Text(0, 0.5, 'y [AU]')

Clearly our solution gets better as we reduce the timestep, but we need to reduce it a lot. At the top we said that the Euler method is globally first-order accurate. Let’s try to confirm that and then let’s look at how we can do higher-order integration.

Measuring convergence

Imagine evolving for a single period and then asking how well did the integrator do. We need some metric to determine this. We can imagine a few different measures:

1. compare the current distance to the Sun to the original distance to the Sun

2. compute the distance from the current \((x, y)\) position to the starting position

3. compute the total energy at the end of the integration and compare to the initial total energy.

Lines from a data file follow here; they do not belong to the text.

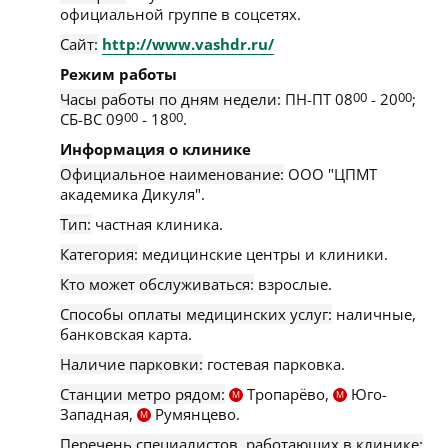
официальной группе в соцсетях.
Сайт:
http://www.vashdr.ru/
Режим работы
Часы работы по дням недели:
ПН-ПТ 08
00
- 20
00
;
СБ-ВС 09
00
- 18
00
.
Информация о клинике
Официальное наименование:
ООО "ЦПМТ
академика Дикуля".
Тип:
частная клиника.
Категория:
медицинские центры и клиники.
Кто может обслуживаться:
взрослые.
Способы оплаты медицинских услуг:
наличные,
банковская карта.
Наличие парковки:
гостевая парковка.
Станции метро рядом:
Тропарёво,
Юго-
М
М
Западная,
Румянцево.
М
Перечень специалистов, работающих в клинике: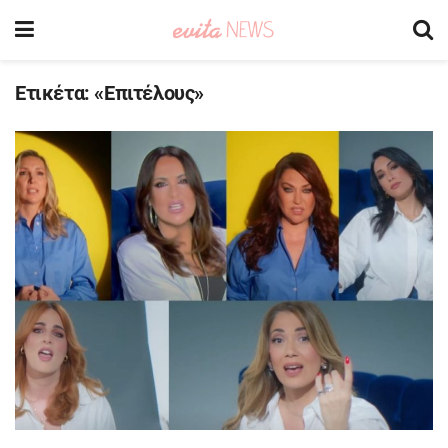
Ετικέτα:
«Επιτέλους»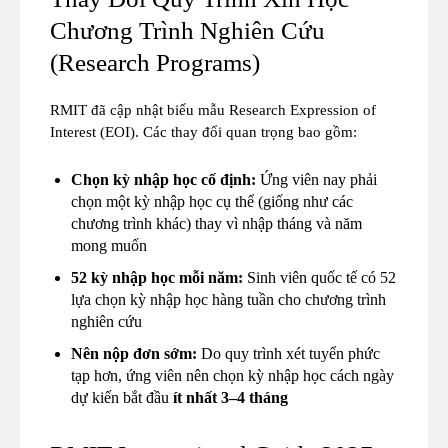
Chương Trình Nghiên Cứu
(Research Programs)
RMIT đã cập nhật biểu mẫu Research Expression of
Interest (EOI). Các thay đổi quan trọng bao gồm:
Chọn kỳ nhập học cố định:
Ứng viên nay phải
chọn một kỳ nhập học cụ thể (giống như các
chương trình khác) thay vì nhập tháng và năm
mong muốn
52 kỳ nhập học mỗi năm:
Sinh viên quốc tế có 52
lựa chọn kỳ nhập học hàng tuần cho chương trình
nghiên cứu
Nên nộp đơn sớm:
Do quy trình xét tuyển phức
tạp hơn, ứng viên nên chọn kỳ nhập học cách ngày
dự kiến bắt đầu
ít nhất 3–4 tháng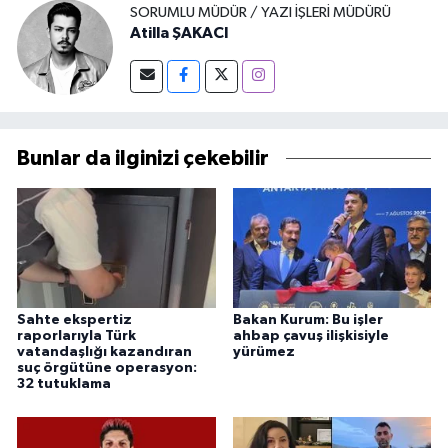
SORUMLU MÜDÜR / YAZI İŞLERI MÜDÜRÜ
Atilla ŞAKACI
Bunlar da ilginizi çekebilir
Sahte ekspertiz
Bakan Kurum: Bu işler
raporlarıyla Türk
ahbap çavuş ilişkisiyle
vatandaşlığı kazandıran
yürümez
suç örgütüne operasyon:
32 tutuklama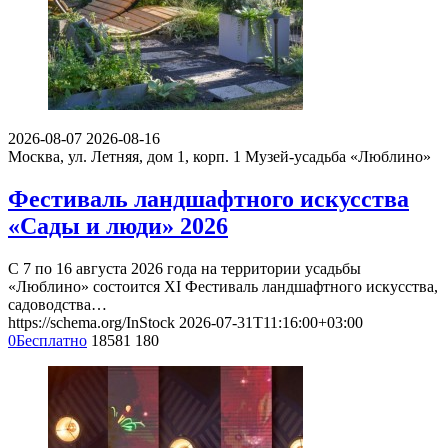
2026-08-07
2026-08-16
Москва, ул. Летняя, дом 1, корп. 1
Музей-усадьба «Люблино»
Фестиваль ландшафтного искусства
«Сады и люди» 2026
С 7 по 16 августа 2026 года на территории усадьбы
«Люблино» состоится XI Фестиваль ландшафтного искусства,
садоводства…
https://schema.org/InStock
2026-07-31T11:16:00+03:00
0
Бесплатно
18581
180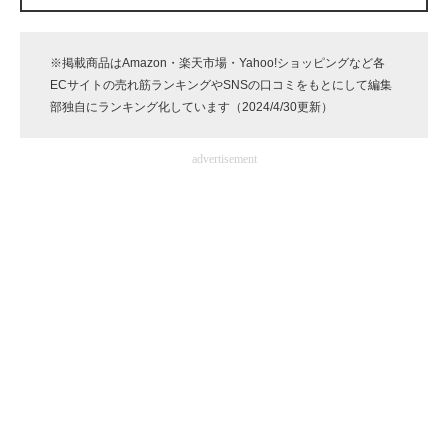
企業向けIT製品の総合サイト
※掲載商品はAmazon・楽天市場・Yahoo!ショッピングなど各
IT製品の技術・比較・事例
ECサイトの売れ筋ランキングやSNSの口コミをもとにして編集
部独自にランキング化しています（2024/4/30更新）
製造業のIT導入・活用を支援
モノづくり技術者専門サイト
advertisement
エレクトロニクス専門サイト
電子設計の基本と応用
エネルギーの専門メディア
建設×テクノロジーの最前線
ちょっと気になるネットの話題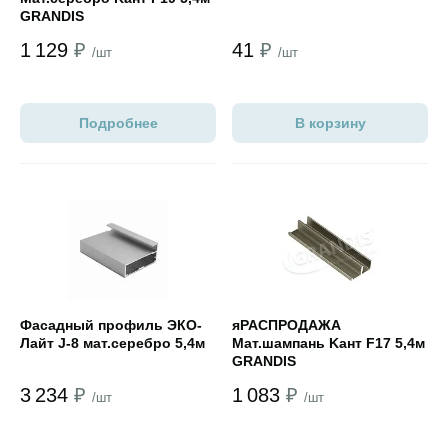
GRANDIS
1 129
₽
41
₽
/шт
/шт
Подробнее
В корзину
Открыть товар
Открыть товар
Фасадный профиль ЭКО-
яРАСПРОДАЖА
Лайт J-8 мат.серебро 5,4м
Мат.шампань Kант F17 5,4м
GRANDIS
3 234
₽
1 083
₽
/шт
/шт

There are likely many more. Unlike the integrals we did previously, where the natural error to compute was the difference between the numerical integral and the analytic one, here there is not a single obvious metric. So we should pick one or more and look for convergence. Depending on what our goal is, one metric might be more meaningful than another.

Let’s define an error function based on metric 1 above

def error(history):
    
    # define the error to be distance from (0, 0) at end compared to start
    R_orig = np.sqrt(history.x[0]**2 + history.y[0]**2)
    R_new = np.sqrt(history.x[-1]**2 + history.y[-1]**2)
    e = np.abs(R_new - R_orig)
    
    return e

Now let’s integrate a bunch of orbits, reducing \(\tau\) by 2 each time. Since this is first order accurate, the error should decrease by a factor of 2.

taus = [0.1, 0.05, 0.025, 0.0125, 0.00625]

for tau in taus:
    orbit = euler_orbit(Y0, tau, 1)
    print(error(orbit))

4.186923100574993
2.63132561836189
1.579518716431993
0.8788126438377246
0.45891625361582156

We see that the decrease in the error is essentially 2. It is certainly not better than first-order accurate.